Machine learning with limited data
Connecting state and local government leaders
The process of teaching a neural network to recognize an object or pattern typically requires a great deal of data. What if there isn't much available?
Machine learning has been credited with a wide range of advancements over the past few years. It’s the backbone of image recognition technology, chatbots and driverless cars.
“Many people right now are building machine learning applications across numerous fields,” said James Sethian of Berkeley Lab's Center for Advanced Mathematics for Energy Research Applications.
The process of teaching a computer to recognize a stop sign or any other object typically requires a great deal of data. But what if there isn’t much relevant data available?
“Because we’re working in a laboratory, and because there’s a lot of scientific problems here, we often don’t have the vast amounts of curated or labeled data that are necessary to train such a network,” Sethian said.
So Sethian and his colleague Daniël Pelt began work on a neural network that requires fewer parameters and training images. The result is a Mixed-Scale Dense Convolution Neural Network.
A typical neural network is made up of layers. In the past, each layer performed a specific analysis. One layer informs the next layer, so relevant information must be copied and passed along.
“What that means is if there is some relevant information found at a certain layer, but it’s required deeper in the network, [then] it has to be copied throughout the network,” Pelt said.

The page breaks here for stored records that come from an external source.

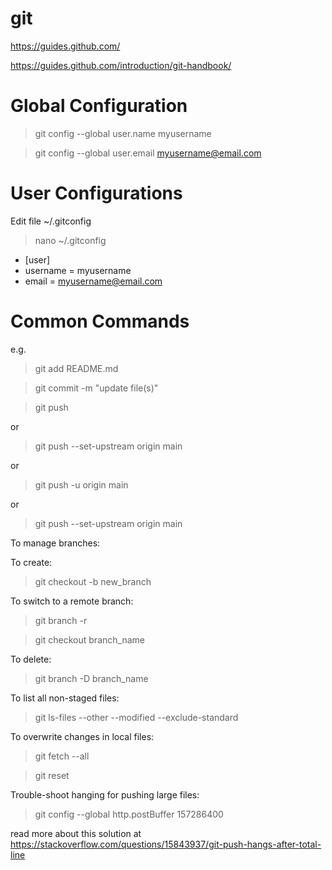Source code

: # git

https://guides.github.com/

https://guides.github.com/introduction/git-handbook/

# Global Configuration

> git config --global user.name myusername

> git config --global user.email myusername@email.com

# User Configurations

Edit file ~/.gitconfig

> nano ~/.gitconfig

* [user]<br>
* username = myusername<br>
* email = myusername@email.com

# Common Commands

e.g.

> git add README.md

> git commit -m "update file(s)"

> git push

or

> git push --set-upstream origin main

or

> git push -u origin main

or

> git push --set-upstream origin main

To manage branches:

To create:

> git checkout -b new_branch

To switch to a remote branch:

> git branch -r

> git checkout branch_name

To delete:

> git branch -D branch_name

To list all non-staged files:

> git ls-files --other --modified --exclude-standard

To overwrite changes in local files:

> git fetch --all

> git reset

Trouble-shoot hanging for pushing large files:

> git config --global http.postBuffer 157286400

read more about this solution at https://stackoverflow.com/questions/15843937/git-push-hangs-after-total-line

Standard practice involves looking at fine-scale information (i.e, Is this an edge?) in the early layers and large-scale information (Where is X in relation to Y in the image?) in the later layers.
“The main differences with our approach compared to these traditional ones is that now we mix different scales within each layer,” Pelt told GCN.

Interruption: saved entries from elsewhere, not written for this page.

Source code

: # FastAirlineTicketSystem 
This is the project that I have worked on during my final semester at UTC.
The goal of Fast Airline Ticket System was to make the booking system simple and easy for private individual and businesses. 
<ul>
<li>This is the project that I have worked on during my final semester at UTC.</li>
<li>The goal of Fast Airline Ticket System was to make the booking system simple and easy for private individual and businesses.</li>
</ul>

This means large-scale information is analyzed earlier along with fine-scale information, allowing the algorithm to focus on only the relevant fine-grain details. The ability to have multiple scales on the same layer was one important change, Pelt said. The second is what gives their network the “Dense” part of its name.
Pelt and Stehian wanted each layer to be able to talk with every other layer – they wanted to layers to be densely connected. This means information doesn’t have to be copied repeatedly throughout the network, and earlier layers can communicate relevant information directly to layers later in the series.
These changes in how the neural network operates mean it needs far fewer parameters and training images to correctly identify what is being observed.
One project Pelt and Sethian have been working on is using this for extracting biological structure from cell images. This is an arduous process when done by hand, taking weeks to accomplish, the researchers said.
But the new neural network was able to be trained on data from seven cells to accurately identify the biological structure of an eighth. (All of these had been done by hand, including the eighth, so the results could be compared.)
Carolyn Larabell, director of the National Center for X-ray Tomography and a professor at the University of California San Francisco School of Medicine, explained the importance of this advance in a statement.
"This new approach has the potential to radically transform our ability to understand disease, and is a key tool in our new Chan-Zuckerberg-sponsored project to establish a Human Cell Atlas, a global collaboration to map and characterize all cells in a healthy human body,” Larabell said.
And while the Mixed-Scale Dense Convolution Neural Network is quite powerful, it does not require supercomputer-scale resources. In fact, this ability is live on a web portal for anyone to access and use for image labeling applications.
“We’re hoping a larger community can take advantage of these capabilities without having to understand all the details inside them,” Sethian said.